SUPPLIED MATERIAL:

= = = =

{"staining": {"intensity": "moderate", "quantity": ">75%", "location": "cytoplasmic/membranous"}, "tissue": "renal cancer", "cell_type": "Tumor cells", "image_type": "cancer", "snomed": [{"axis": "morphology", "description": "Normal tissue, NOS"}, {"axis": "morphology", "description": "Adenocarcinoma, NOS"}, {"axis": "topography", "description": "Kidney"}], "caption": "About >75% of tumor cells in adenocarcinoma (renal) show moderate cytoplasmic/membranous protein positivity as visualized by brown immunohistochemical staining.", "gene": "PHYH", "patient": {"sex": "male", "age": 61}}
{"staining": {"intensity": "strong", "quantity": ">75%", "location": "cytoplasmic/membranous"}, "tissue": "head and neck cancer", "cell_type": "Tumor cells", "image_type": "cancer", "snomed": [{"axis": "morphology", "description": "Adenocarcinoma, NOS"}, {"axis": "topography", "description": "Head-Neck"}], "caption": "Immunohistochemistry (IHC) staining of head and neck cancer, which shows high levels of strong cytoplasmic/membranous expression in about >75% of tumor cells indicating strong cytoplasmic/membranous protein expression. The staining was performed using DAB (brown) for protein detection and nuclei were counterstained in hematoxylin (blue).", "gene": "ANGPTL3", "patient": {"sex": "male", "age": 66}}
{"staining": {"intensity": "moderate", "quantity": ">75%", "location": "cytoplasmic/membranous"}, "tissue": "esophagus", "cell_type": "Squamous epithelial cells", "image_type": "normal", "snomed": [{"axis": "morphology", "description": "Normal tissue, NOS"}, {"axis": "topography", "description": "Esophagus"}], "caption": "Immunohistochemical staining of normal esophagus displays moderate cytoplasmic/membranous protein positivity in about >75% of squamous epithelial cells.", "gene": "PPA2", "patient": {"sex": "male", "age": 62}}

= = = =

WHAT IS EXPECTED: Scan each line above for the string "moderate". Give the tally and nothing else.

TASK RESULT: 2